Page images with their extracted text
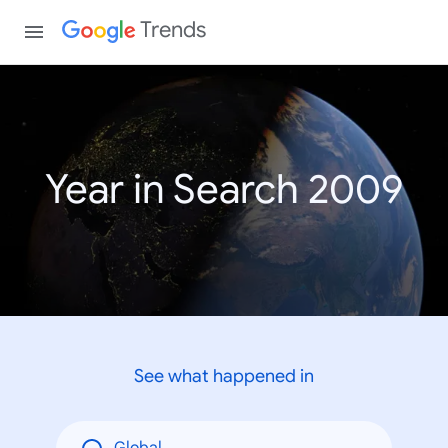
Trends
Year in Search 2009
See what happened in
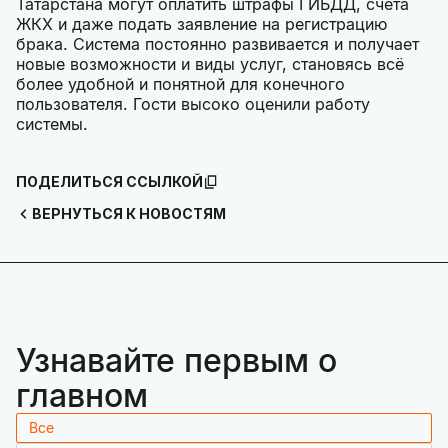
Татарстана могут оплатить штрафы ГИБДД, счета
ЖКХ и даже подать заявление на регистрацию
брака. Система постоянно развивается и получает
новые возможности и виды услуг, становясь всё
более удобной и понятной для конечного
пользователя. Гости высоко оценили работу
системы.
ПОДЕЛИТЬСЯ ССЫЛКОЙ
ВЕРНУТЬСЯ К НОВОСТЯМ
Узнавайте первым о
главном
Все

(EXERCISE REQUIREMENTS): Write out the text of every item again, putting "2010" in place of "2009" and keeping everything else the same. Leave the pictures out.

(WRITTEN RESPONSE):
Trends
Year in Search 2010
See what happened in
Татарстана могут оплатить штрафы ГИБДД, счета
ЖКХ и даже подать заявление на регистрацию
брака. Система постоянно развивается и получает
новые возможности и виды услуг, становясь всё
более удобной и понятной для конечного
пользователя. Гости высоко оценили работу
системы.
ПОДЕЛИТЬСЯ ССЫЛКОЙ
ВЕРНУТЬСЯ К НОВОСТЯМ
Узнавайте первым о
главном
Все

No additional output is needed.